Reproduce the entries word for word, starting at the line that contains "Q: Count the chairs." and ending at the end of the entries, with both ends included. Omit the pictures from your answer.

* * * * * * *

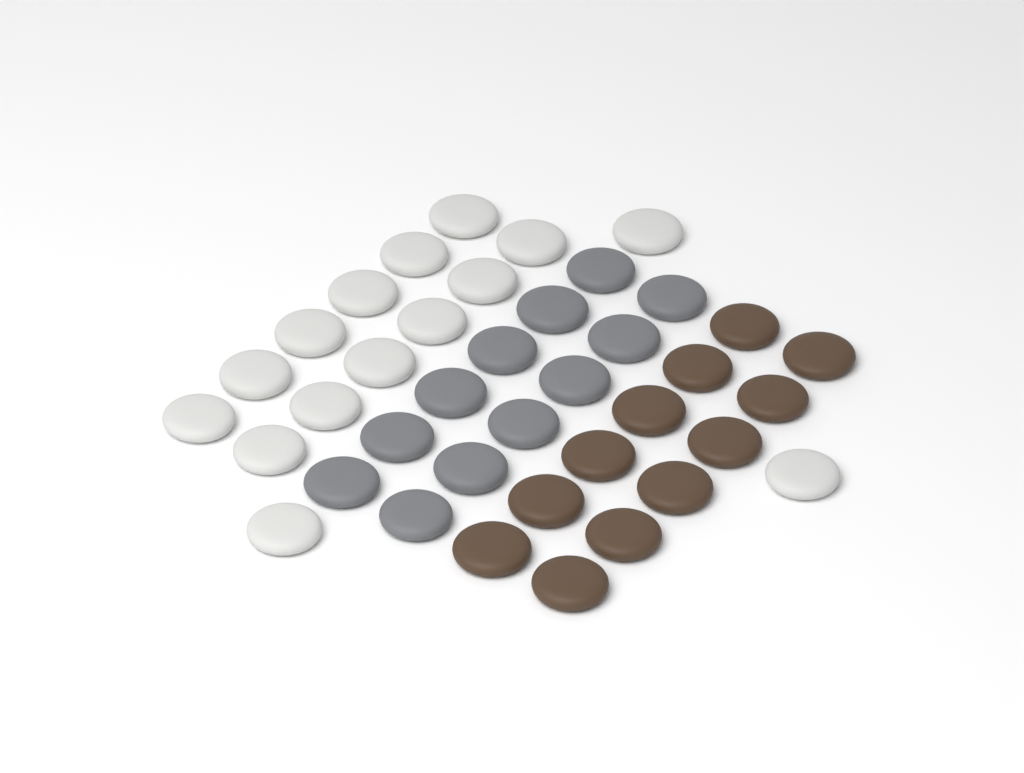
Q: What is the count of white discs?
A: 15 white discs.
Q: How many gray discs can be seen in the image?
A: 12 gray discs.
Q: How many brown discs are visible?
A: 12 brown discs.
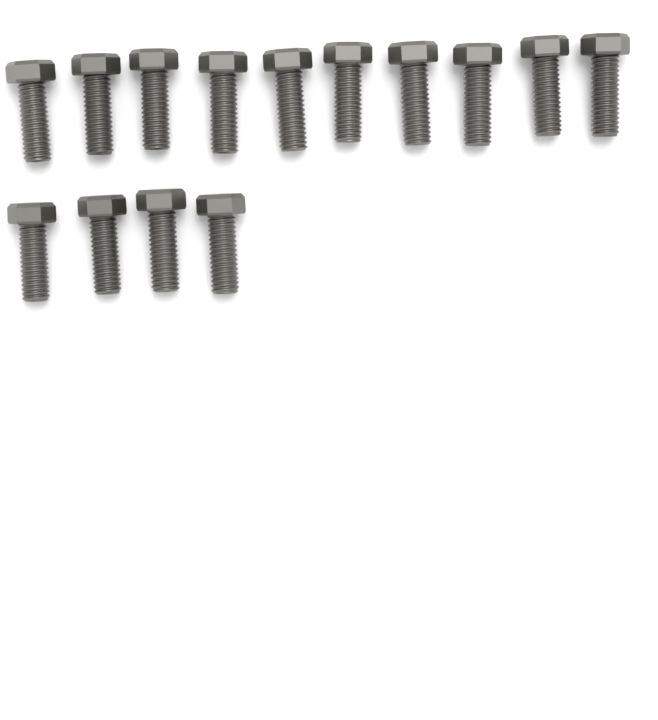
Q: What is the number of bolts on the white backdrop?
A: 14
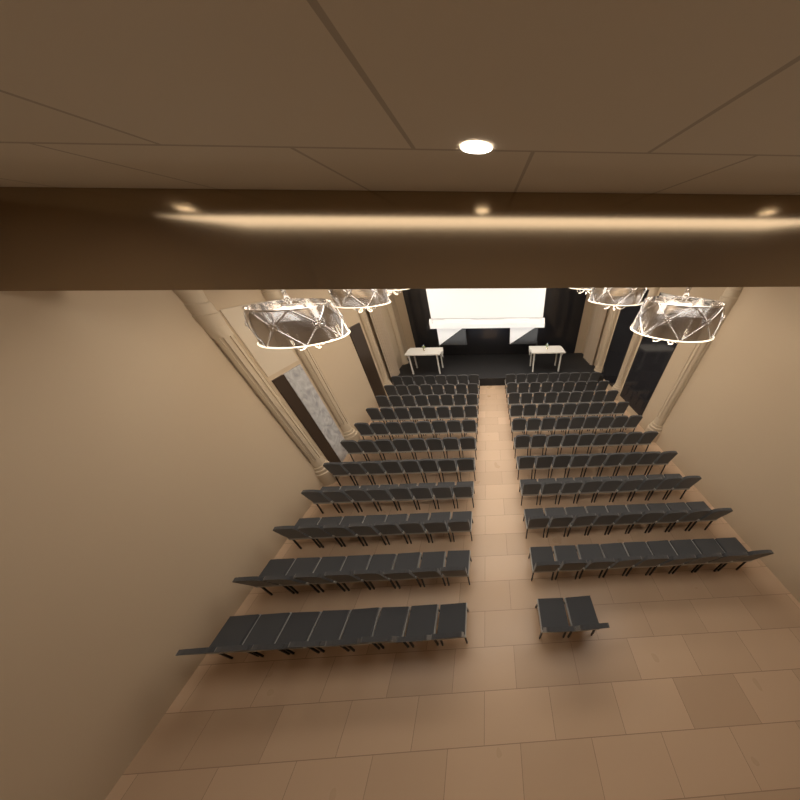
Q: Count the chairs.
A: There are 180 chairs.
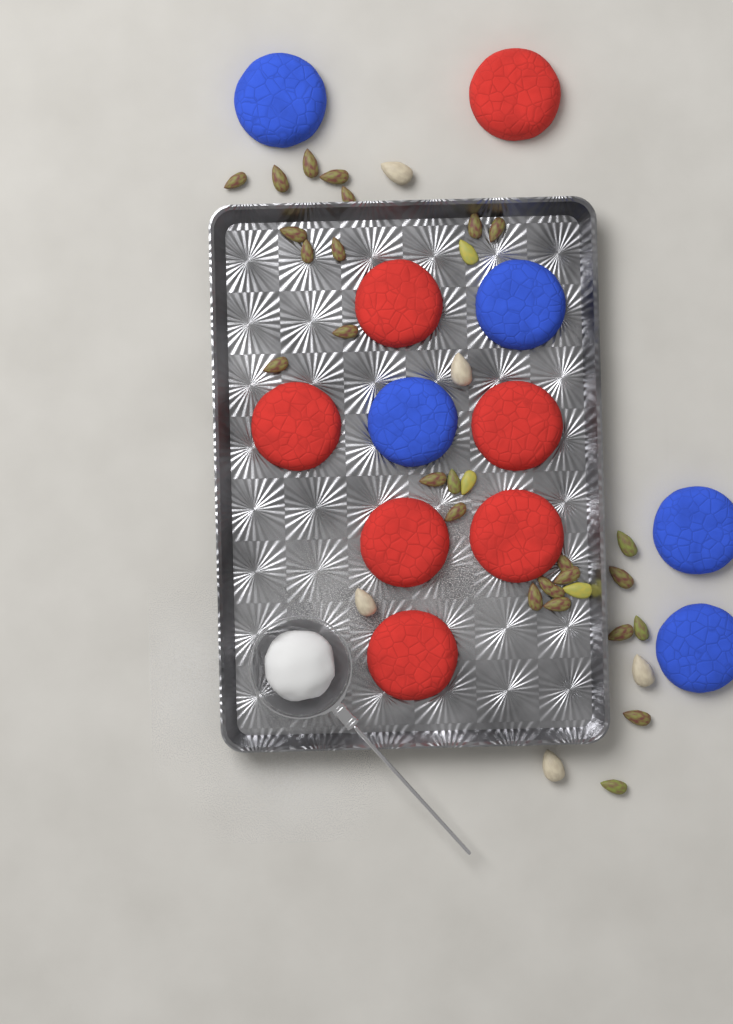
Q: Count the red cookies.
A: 7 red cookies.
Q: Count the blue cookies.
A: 5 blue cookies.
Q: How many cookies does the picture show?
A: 12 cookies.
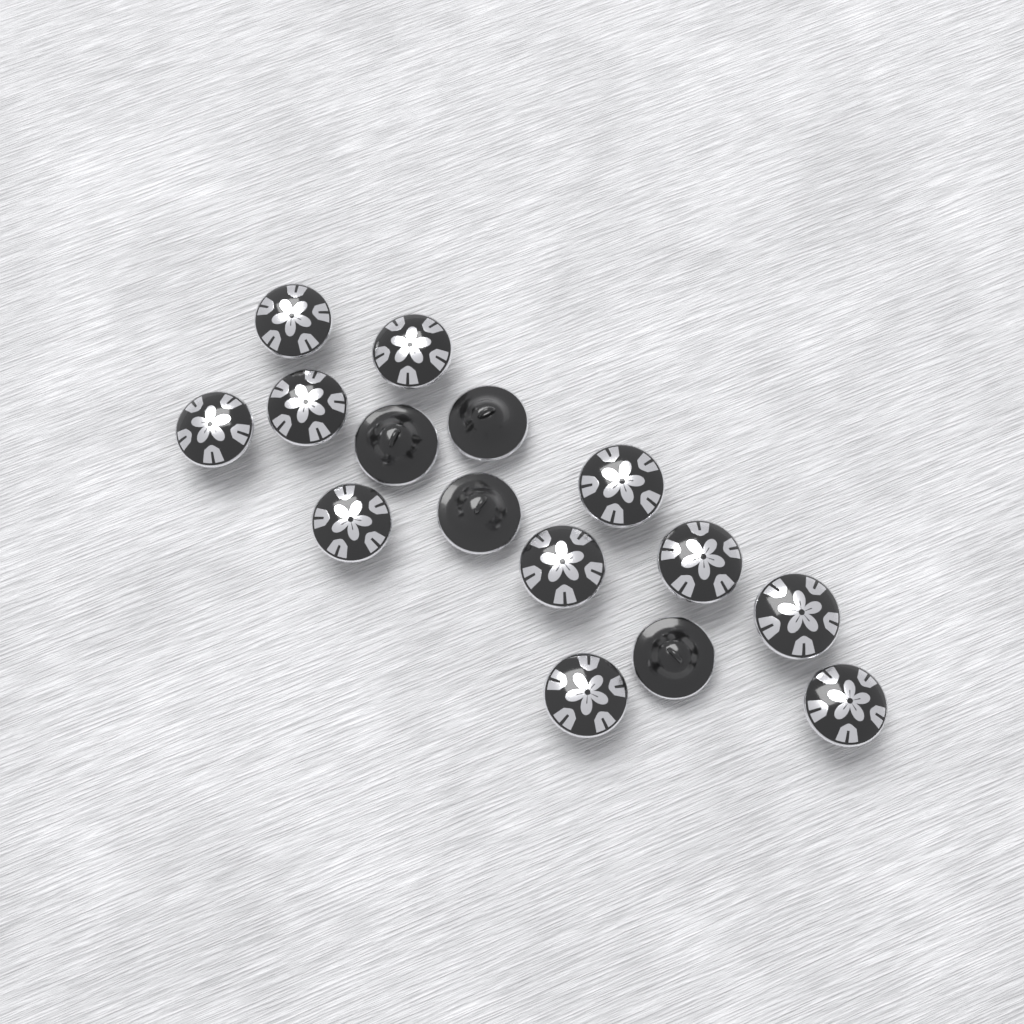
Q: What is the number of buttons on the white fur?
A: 15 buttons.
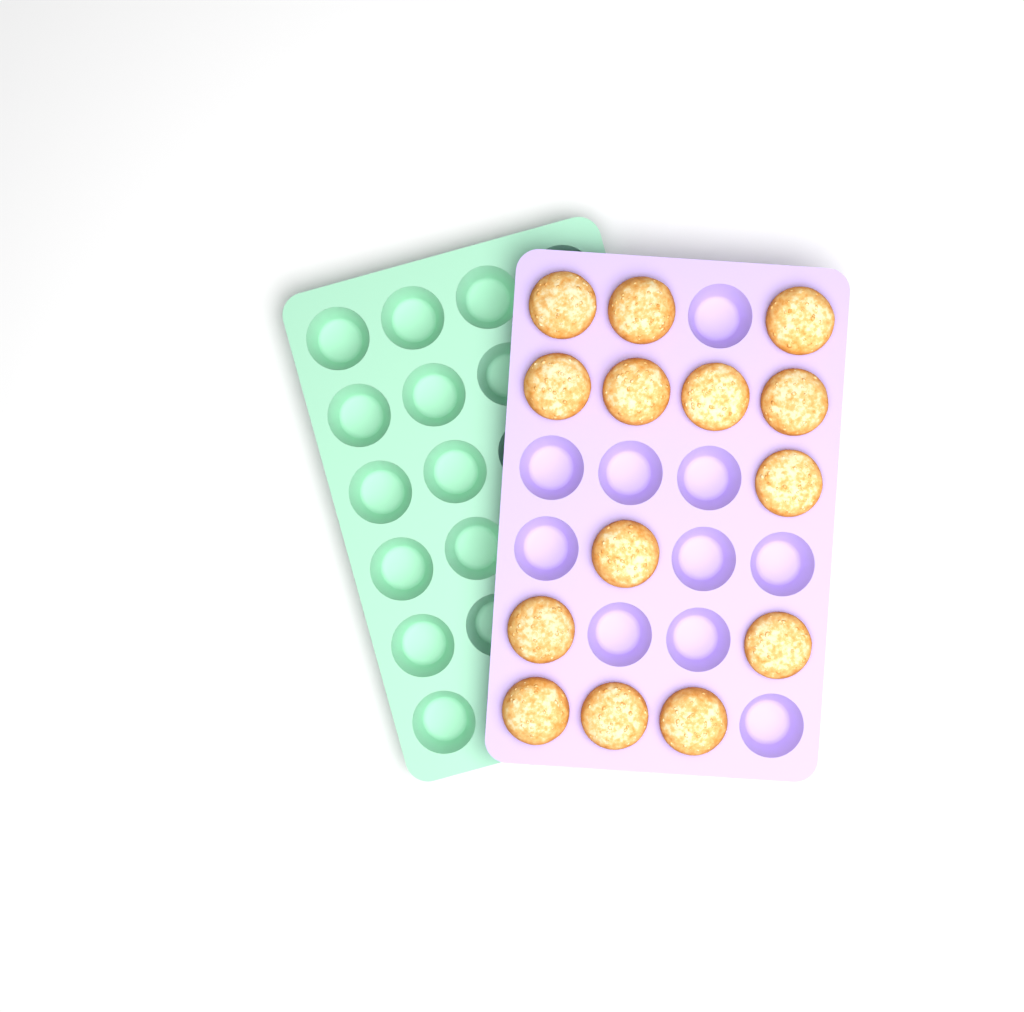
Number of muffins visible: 14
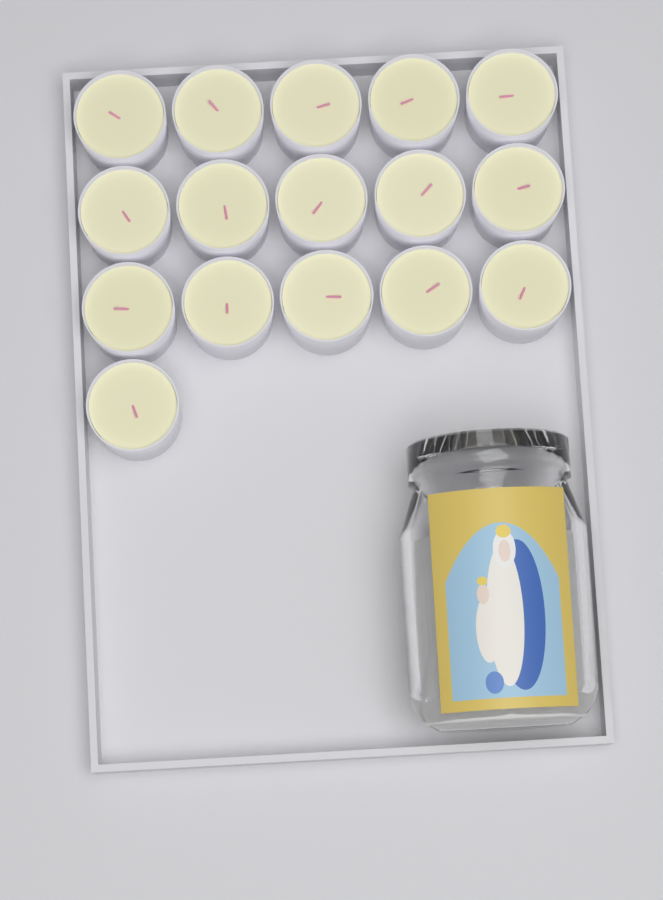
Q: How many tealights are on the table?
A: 16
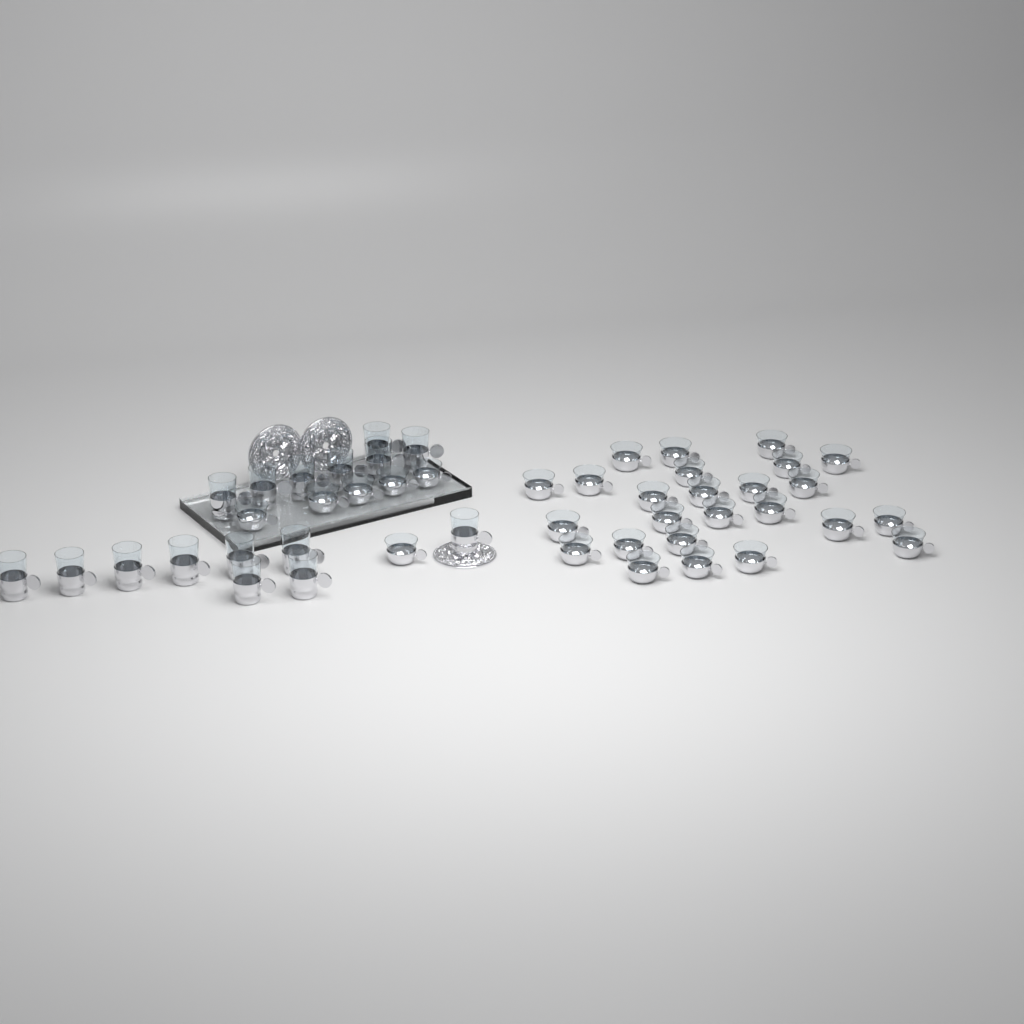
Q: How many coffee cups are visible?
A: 31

* * * * * * *

* _Written response_:
Q: Count the chairs.
A: There are 180 chairs.
Q: Count the red cookies.
A: 7 red cookies.
Q: Count the blue cookies.
A: 5 blue cookies.
Q: How many cookies does the picture show?
A: 12 cookies.
Q: What is the number of buttons on the white fur?
A: 15 buttons.
Number of muffins visible: 14
Q: How many tealights are on the table?
A: 16
Q: How many coffee cups are visible?
A: 31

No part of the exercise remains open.